The National Accountability Bureau (NAB) offices in Lahore and Rawalpindi have prepared references against members of the Sharif family and Finance Minister Ishaq Dar, requesting their assets be frozen and their names placed on the Exit Control List, NAB sources told DawnNews.
The references ─ two of which were prepared in Lahore and two in Rawalpindi ─ were forwarded to the NAB Executive Board on Friday for approval along with an investigative report and supporting documents, the source said.
Three of the references which are against the Sharif family ─ including former premier Nawaz Sharif, his children Hassan, Hussain and Maryam, and his son-in-law Capt Safdar ─ are related to 16 offshore companies, Azizia Steel Mills, Hill Metal Establishment, and the Avenfield flats in London, according to the sources.
The reference against Ishaq Dar is related to possession of assets beyond means.
If the NAB Executive Board gives the green light for the references, they will be submitted to a NAB accountability court later this month, the sources said.
A NAB official earlier told Dawn that the apex court had set the NAB a deadline for Sept 11, and the Bureau was expected to file the references in an accountability court in Islamabad in the second week of September.
On July 28, a five-judge larger bench of the SC disqualified Nawaz Sharif from public office under Article 62(1)( f) of the Constitution and ordered NAB to file four references in a Rawalpindi accountability court within six weeks on the basis of a report created by the Panamagate case Joint Investigation Team “and such other material as may be available with the Federal Investigating Agency (FIA) and NAB”.

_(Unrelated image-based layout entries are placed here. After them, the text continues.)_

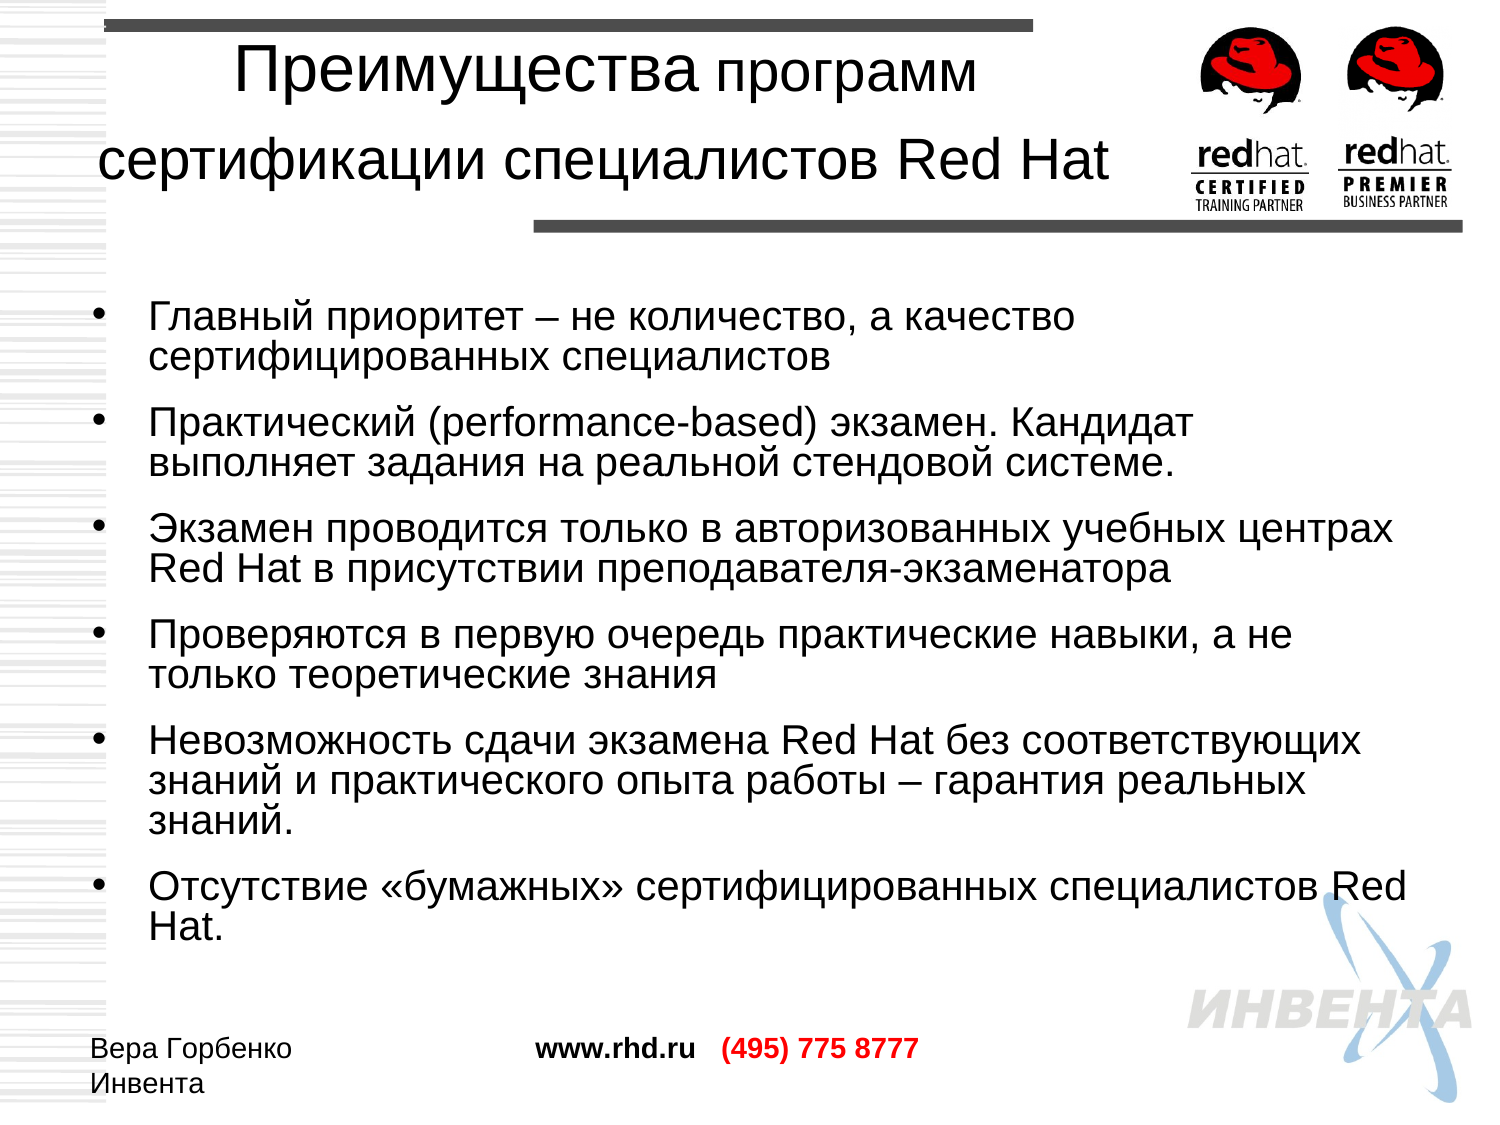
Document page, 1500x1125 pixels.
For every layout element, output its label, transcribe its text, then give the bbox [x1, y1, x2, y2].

picture [1338, 26, 1452, 207]
list Главный приоритет – не количество, а качество сертифицированных специалистов Практический (performance-based) экзамен. Кандидат выполняет задания на реальной стендовой системе. Экзамен проводится только в авторизованных учебных центрах Red Hat в присутствии преподавателя-экзаменатора Проверяются в первую очередь практические навыки, а не только теоретические знания Невозможность сдачи экзамена Red Hat без соответствующих знаний и практического опыта работы – гарантия реальных знаний. Отсутствие «бумажных» сертифицированных специалистов Red Hat. [76, 290, 1427, 977]
picture [1191, 27, 1309, 211]
title Преимущества программ сертификации специалистов Red Hat [76, 0, 1152, 290]
text_box Вера Горбенко Инвента [74, 1024, 426, 1125]
text_box www.rhd.ru (495) 775 8777 [512, 1024, 988, 1103]
picture [1187, 892, 1472, 1103]
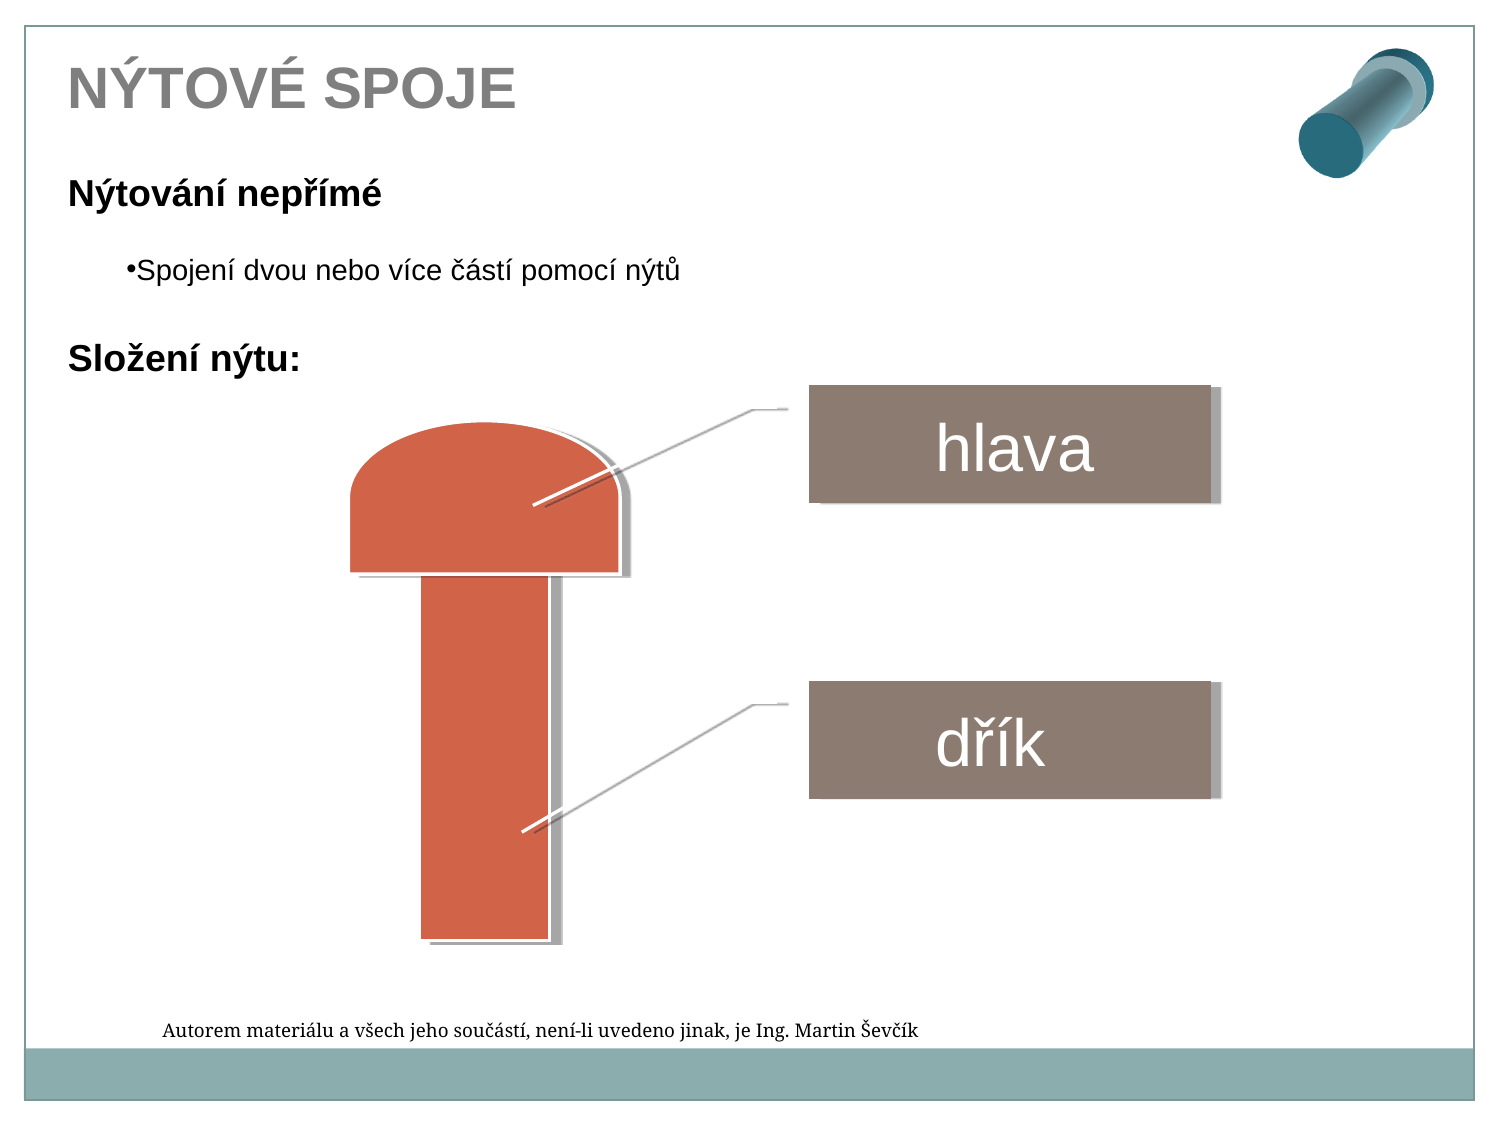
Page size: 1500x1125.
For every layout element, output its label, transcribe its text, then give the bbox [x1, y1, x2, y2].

text_box hlava [809, 385, 1211, 503]
text_box Nýtování nepřímé [53, 160, 538, 222]
text_box Autorem materiálu a všech jeho součástí, není-li uvedeno jinak, je Ing. Martin Ševčík [147, 1011, 1365, 1050]
text_box dřík [809, 681, 1211, 799]
text_box NÝTOVÉ SPOJE [53, 42, 538, 129]
text_box [348, 420, 621, 941]
text_box Složení nýtu: [53, 326, 491, 432]
text_box Spojení dvou nebo více částí pomocí nýtů [53, 243, 833, 294]
picture [1293, 42, 1442, 181]
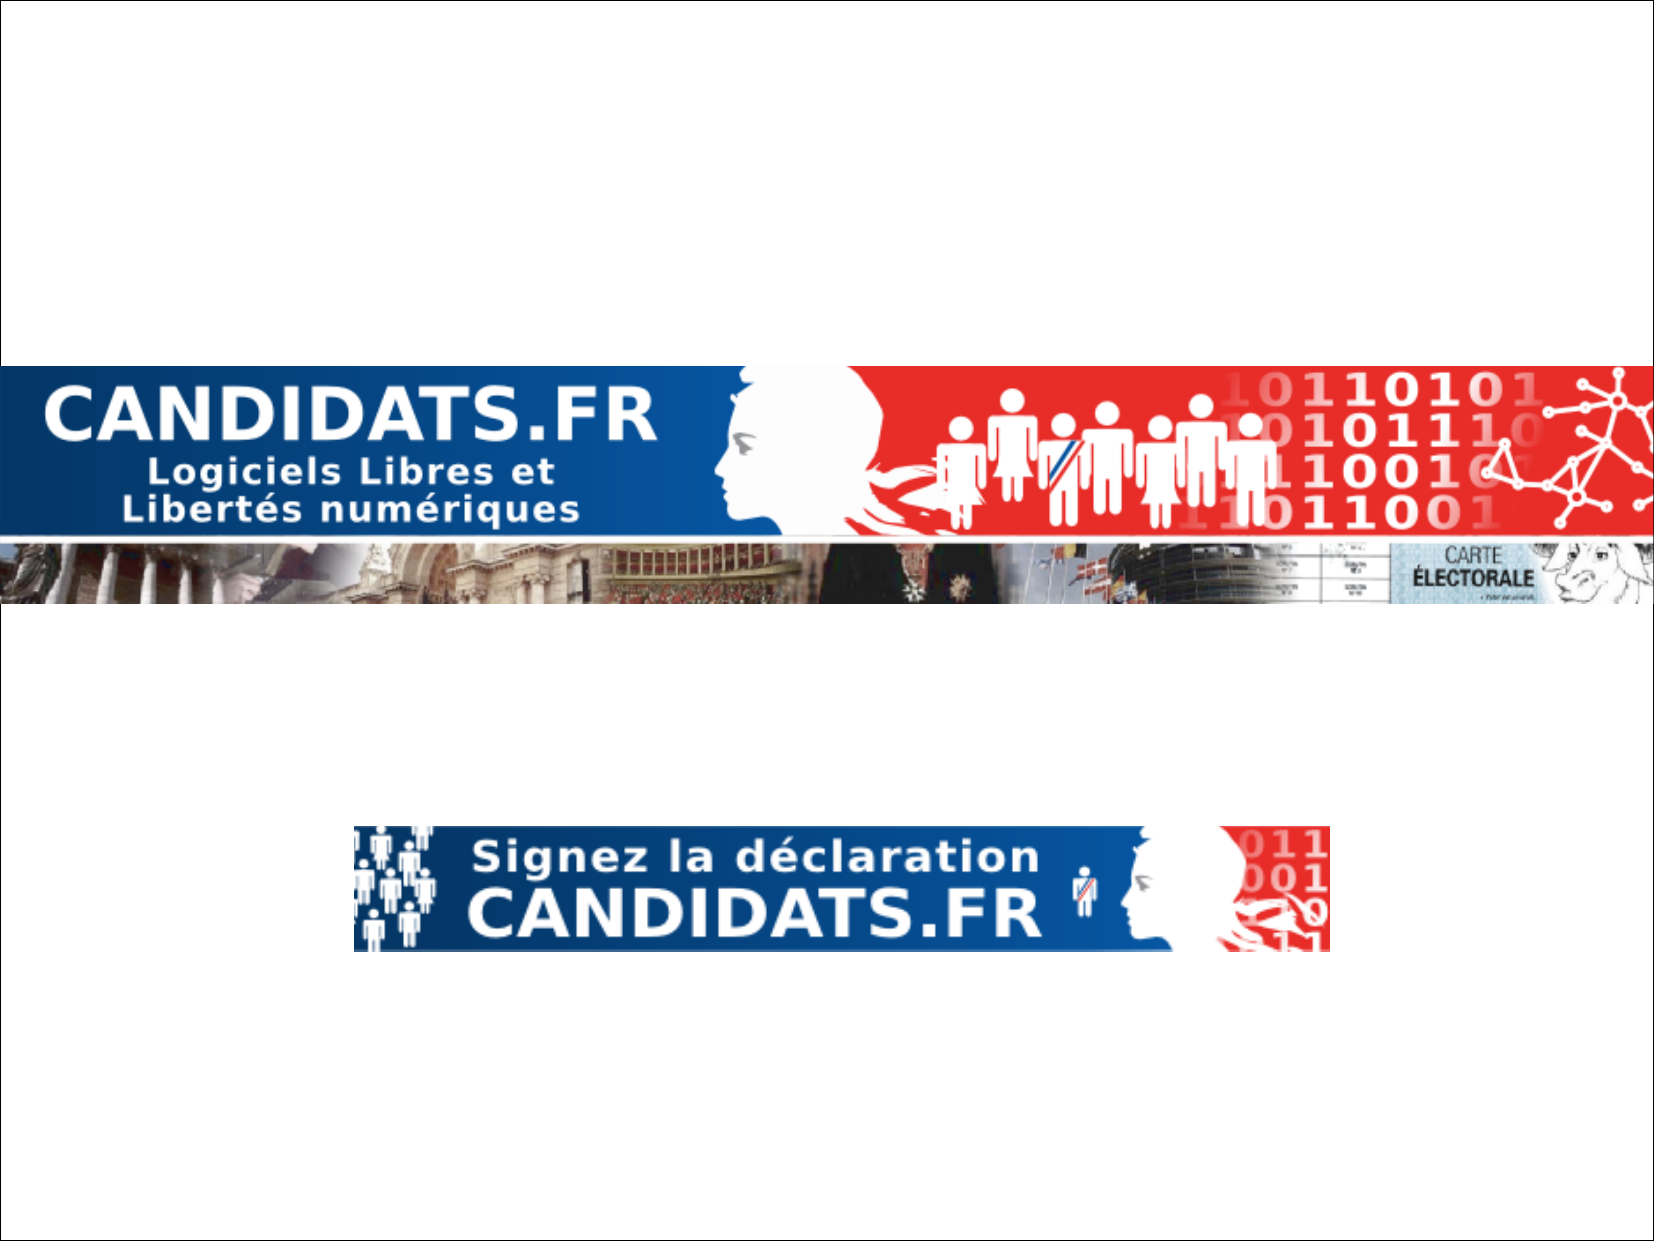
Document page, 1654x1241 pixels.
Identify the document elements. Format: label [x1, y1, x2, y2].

NAB subsequently summoned various members of the Sharif family to record their statement under the SC order multiple times, but none appeared before the body.
Justice Ijazul Ahsan, who was appointed the role of supervisory judge by the SC, allowed NAB to then quiz members of the JIT. At least three members of the JIT headed by FIA Additional Director Wajid Zia were summoned by NAB this week in Lahore to record their statements about their investigation into the Panama Papers case.
The Federal Board of Revenue (FBR) has reportedly submitted the Sharif family and Dar’s tax return data from the last 20 years to NAB, whereas the State Bank of Pakistan and the Securities and Exchange Commission of Pakistan (SECP) have handed over records of the bank accounts of the Sharif family and its companies to the NAB.
The SECP has also handed over the records of seven companies owned by Dar and his family members to the anti-corruption watchdog.